Under today’s net neutrality regime, it’s clear that either customers or businesses can complain to the FCC about violations and behavior that harms either ISPs’ customers or competitors. But unlike individual Internet customers, online content providers wouldn’t necessarily have contractual agreements with those ISPs. That would limit the FTC’s ability to respond to complaints filed by businesses whose websites are blocked or throttled by ISPs or who believe that other companies are getting priority treatment.
“Anybody can complain to the FTC, but to use our authority we would have to look at whether consumers were deceived,” McSweeny said. “If [online businesses] are worried about discrimination, we would obviously take complaints seriously, but that tends to be something that falls more into the antitrust framework.”
However, “there can be a lot of harmful discrimination or harm to innovation that isn’t always an antitrust violation,” she said. “Antitrust case law in this area is challenging.”
McSweeny: Let the experts do their jobs
When Republicans in Congress eliminated privacy rules for ISPs last month, they claimed the FCC’s privacy rules were “duplicative” because the FTC also regulates privacy. But there are plenty of cases where the FTC partners with agencies that have expertise in a particular industry.
“We don’t draft car safety guidelines,” McSweeny said. “NHTSA does that.
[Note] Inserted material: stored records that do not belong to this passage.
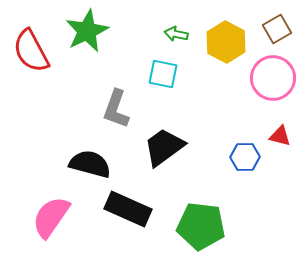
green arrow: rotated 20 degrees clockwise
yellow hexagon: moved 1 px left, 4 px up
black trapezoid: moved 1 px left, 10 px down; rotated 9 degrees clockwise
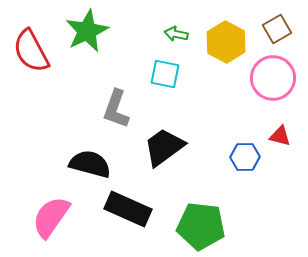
cyan square: moved 2 px right
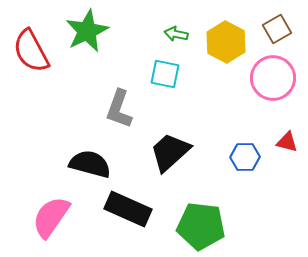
gray L-shape: moved 3 px right
red triangle: moved 7 px right, 6 px down
black trapezoid: moved 6 px right, 5 px down; rotated 6 degrees counterclockwise
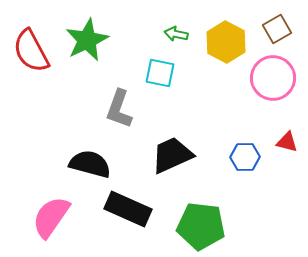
green star: moved 9 px down
cyan square: moved 5 px left, 1 px up
black trapezoid: moved 2 px right, 3 px down; rotated 18 degrees clockwise
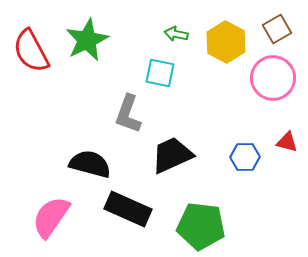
gray L-shape: moved 9 px right, 5 px down
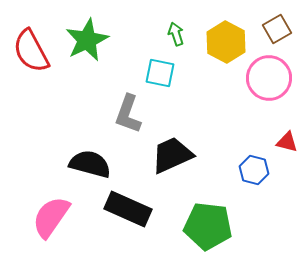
green arrow: rotated 60 degrees clockwise
pink circle: moved 4 px left
blue hexagon: moved 9 px right, 13 px down; rotated 16 degrees clockwise
green pentagon: moved 7 px right
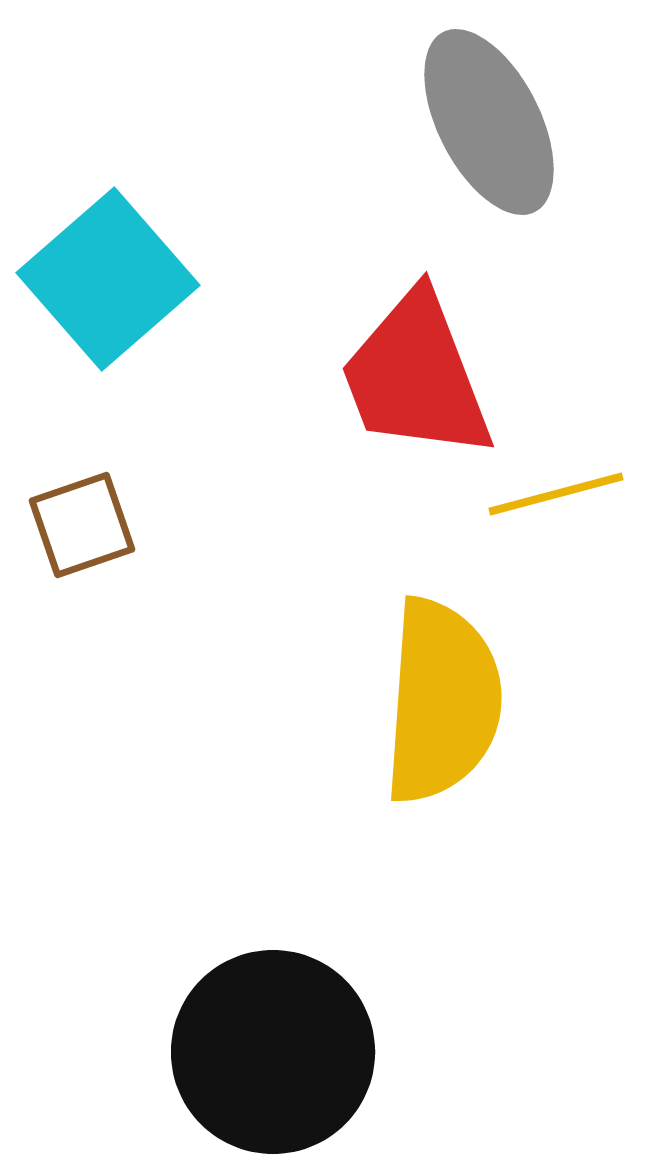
We partner with NHTSA to help them understand privacy and security concerns of connected vehicles.” Similarly, the FTC doesn’t draft medical device guidelines or rules for energy networks, which are handled by the FDA and FERC, respectively, she said.
McSweeny said the current FCC rules should be preserved to protect the so-called “virtuous circle,” in which online companies are guaranteed fair access to broadband networks so that they can provide new content and applications over the Internet, which in turn increases demand for broadband.
Besides, if ISPs are willing to make net neutrality commitments in their terms of service, “I don’t really understand… why we are backing off a clear rule around these issues,” she said. “Those two things don’t fit together for me.”
Reid agreed. “If we care enough about net neutrality principles,” he said, “we codify the values in those principles into the rule itself so the ISPs don’t get to make a decision.”